TASK DETAILS => Which lines below fall between the one containing "handbag: present [353,565,389,608]" and the one containing "hardcover book: present"? Repeat them exactly, counting both of those lines, and add nothing else.

SUPPLIED RECORDS =>
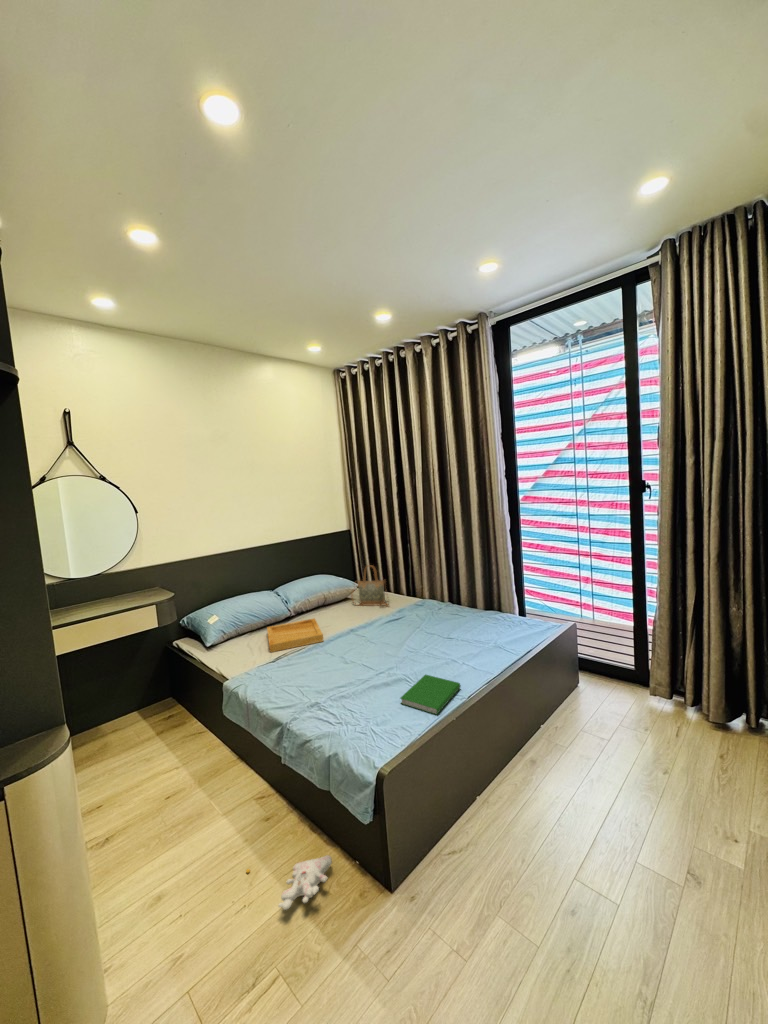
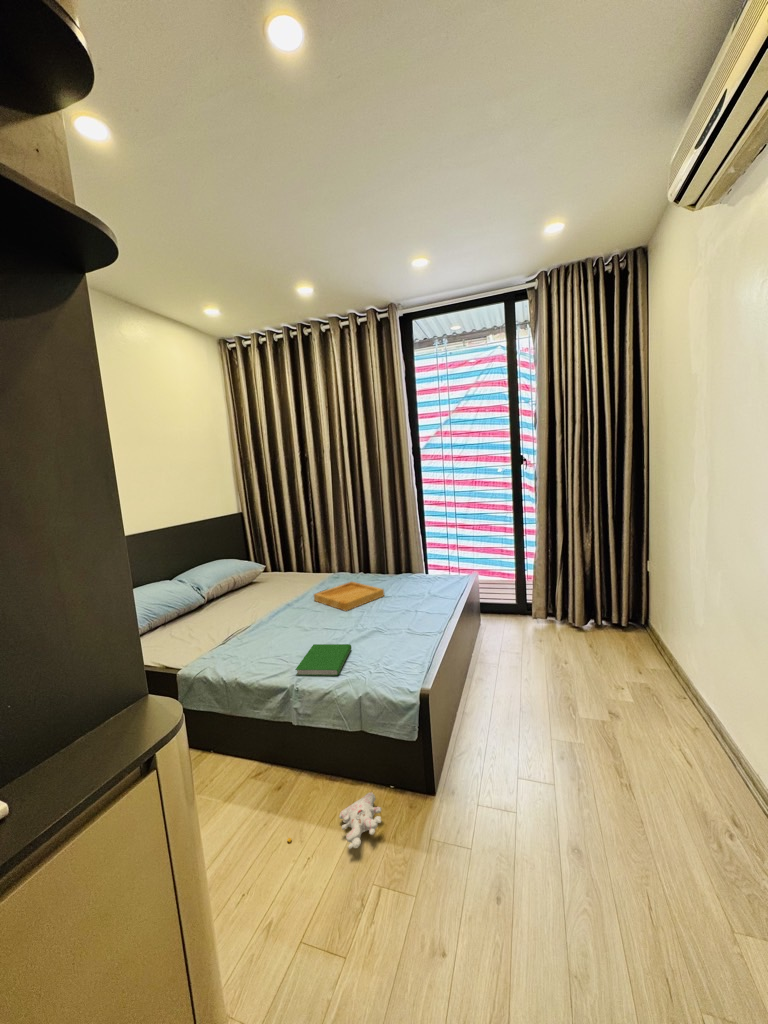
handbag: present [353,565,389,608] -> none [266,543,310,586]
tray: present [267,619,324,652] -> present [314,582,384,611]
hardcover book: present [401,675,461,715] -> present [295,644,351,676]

* * *

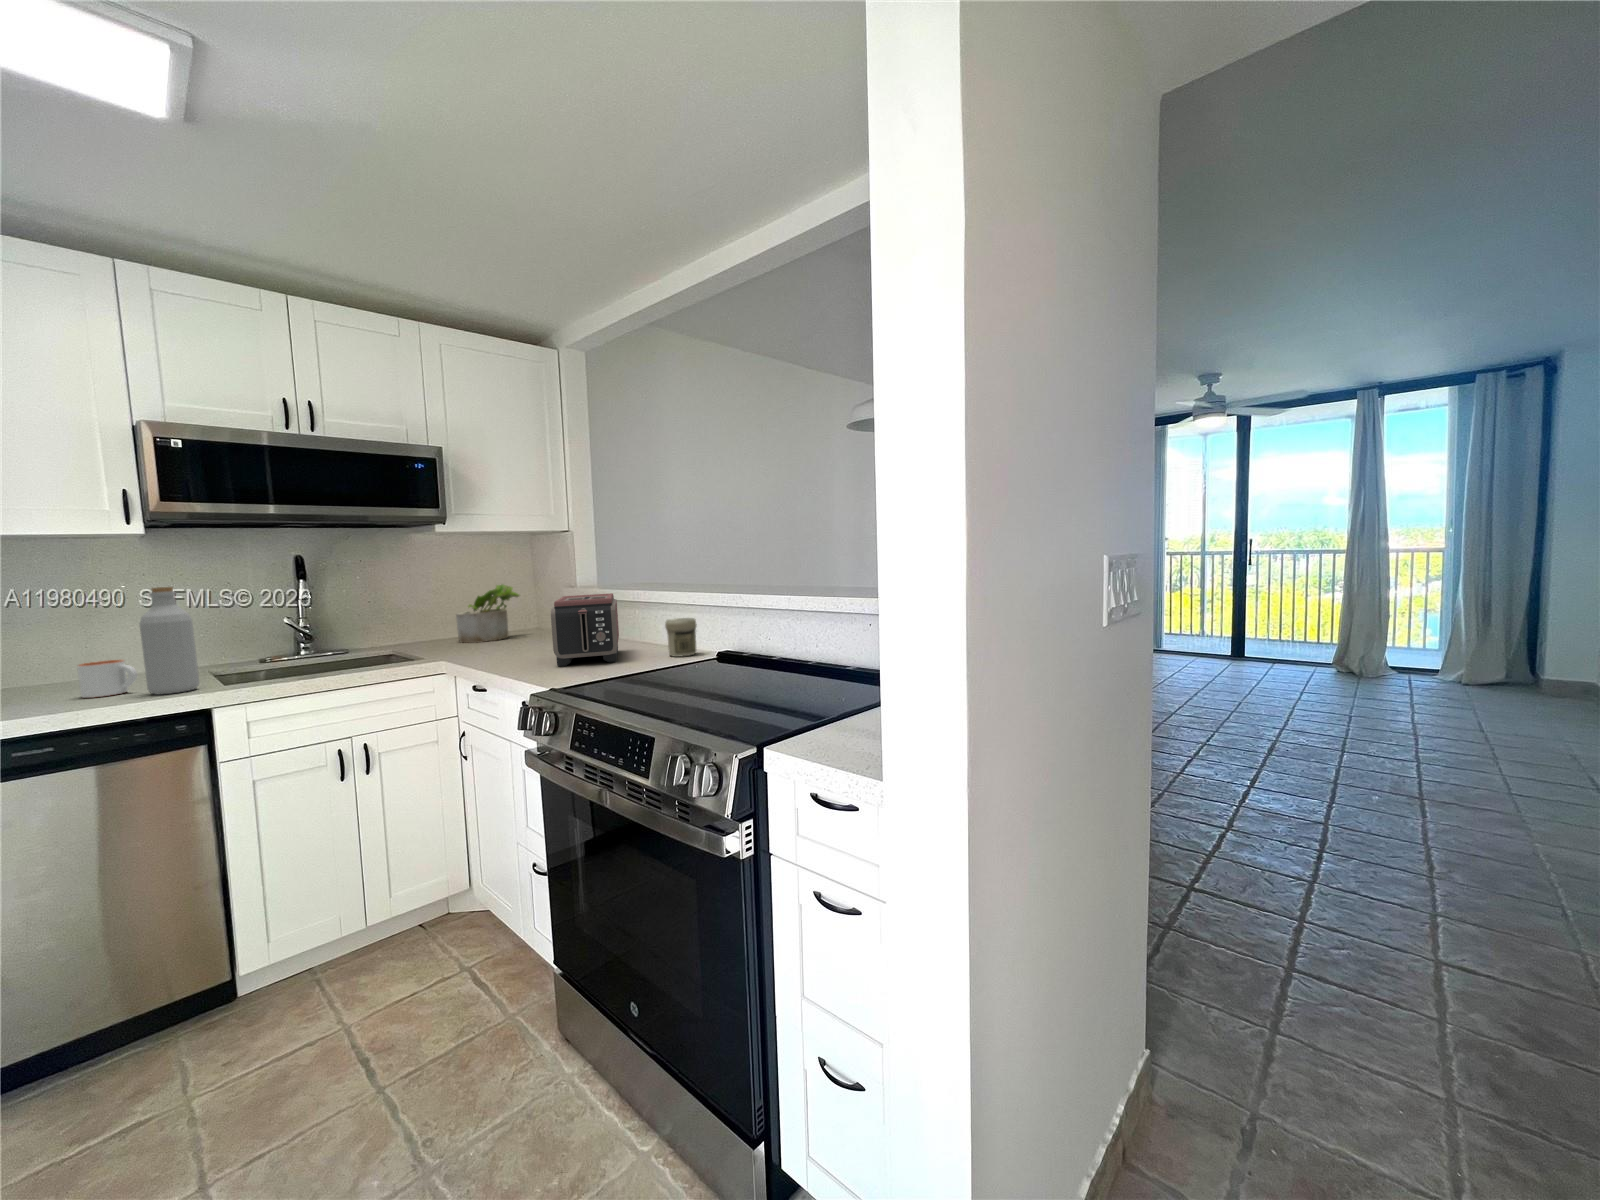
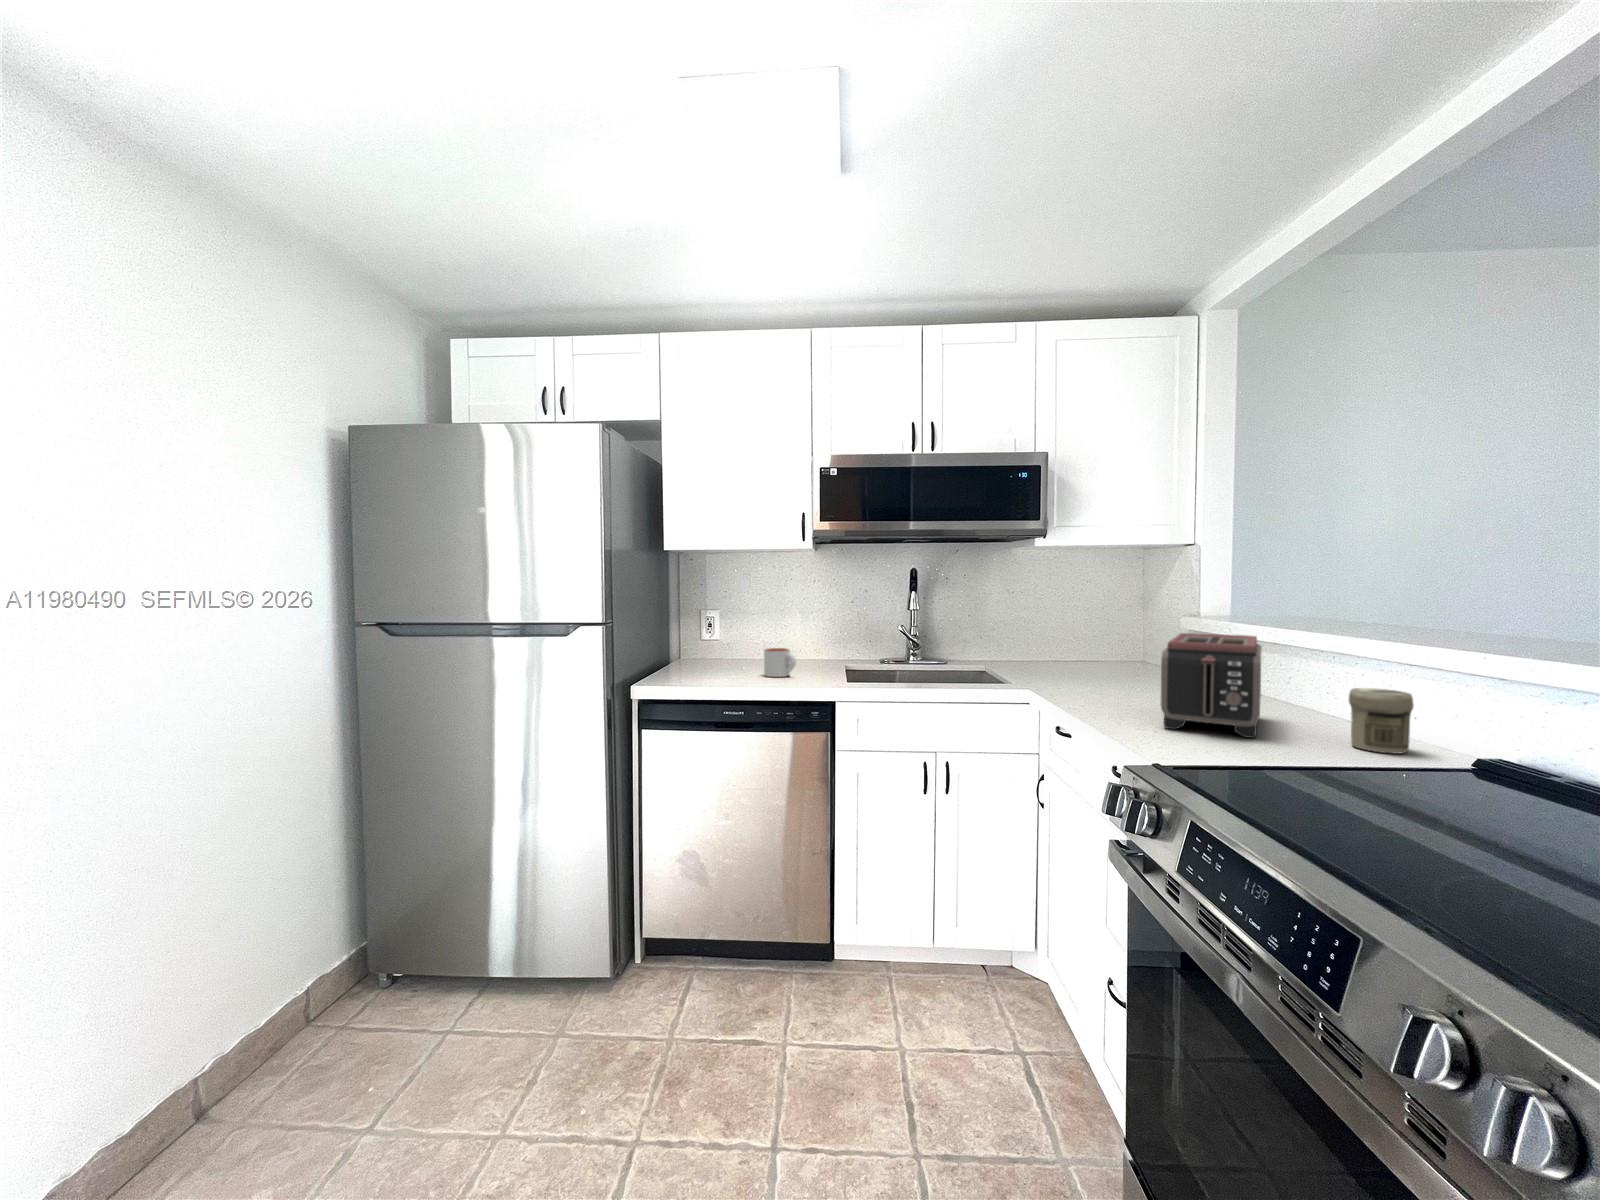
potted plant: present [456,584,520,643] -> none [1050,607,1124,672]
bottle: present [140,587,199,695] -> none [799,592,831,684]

SOLUTION TO THIS EXERCISE =>
handbag: present [353,565,389,608] -> none [266,543,310,586]
tray: present [267,619,324,652] -> present [314,582,384,611]
hardcover book: present [401,675,461,715] -> present [295,644,351,676]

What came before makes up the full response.